Uśmiechnęła się do niego. Po ten ruszyli w dalej. Opowiadali sobie nawzajem śmieszne historię, a potem się z nich razem śmiali.
-I dlatego właśnie nigdy nie wolno słuchać się Starka- zakończył swoją opowieść.
-A ty i Romanoff to coś poważnego?- zapytała Laura.
-Natasza? Nie to tylko moja przyjaciółka. Dlaczego cała szkoła uważa, że jesteśmy parą?
-Bo do siebie pasujecie. Jako jedyni w Avengers nie macie jakiś nadludzkich zdolności.
-Stark też nie ma.
-On ma zbroje. I to dziwne świecące coś na klacie.
-To reaktor łukowy, ale twoja nazwa jest o wiele lepsza. Tylko przy nim tak nie mów, bo zrobi ci pięciogodzinny wykład.
-Mówisz jakbyś sam to przeżył.
-Bo przeżyłem. To jest jeden z powodów dlaczego chciałbym cofnąć czas.
-Więc ty i Natasza nie jesteście razem?
-Nie i nigdy nie będziemy.
Nagle z krzaków coś wyskoczyło i rzuciło się na Clinta. Coś dużego i puchatego.
Laura pomogła poskromić potwora. Clint dopiero kiedy stanął na nogi zorientował się, że to był pies. Obklejony błotem i liśćmi, ale zwykły pies, machający radośnie ogonem.
-Jaki on uroczy- powiedziała Laura głaszcząc go.
-Trzeba sprawdzić, czy ma obrożę- odparł Clint. Pochylił się nad nim i zaczął szukać. Niczego jednak nie znalazł.

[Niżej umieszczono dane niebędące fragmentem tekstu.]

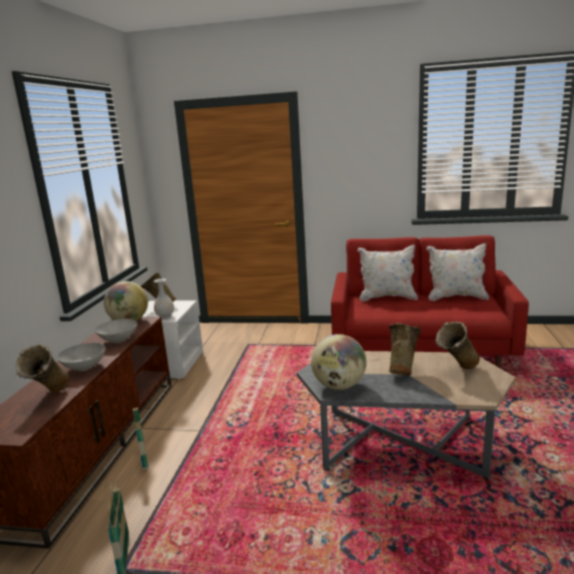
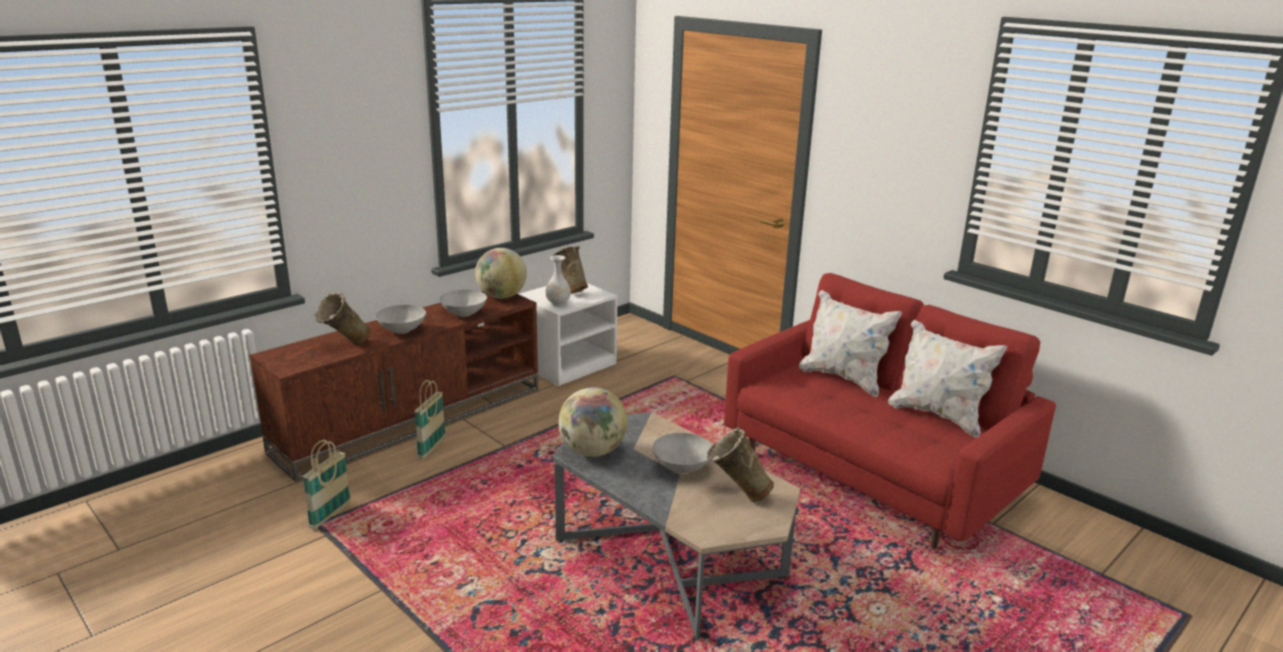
camera: 35 degrees right, 5 degrees up
(402, 371) = (681, 468): beige vase -> grey bowl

-Musimy go odstawić do schroniska- stwierdziła towarzyszka Clinta. Ten jednak popatrzył prosto w oczy psa. W jednej chwili podjął decyzję.
-Nie trzeba, ja go wezmę.
-Jesteś pewien. Nie wiem, czy w szkole można trzymać zwierzęta.
-Dam sobie jakoś radę.
Tak razem z nowym towarzyszem ruszyli w stronę szkoły. Przed bramą jeszcze Laura zapytała:
-A jak go nazwiesz?
-Lucky- zdecydował- Panno Lauro Johnson przedstawiam ci Lucky'go.
Pies radośnie zaszczekał słysząc swoje nowe imię.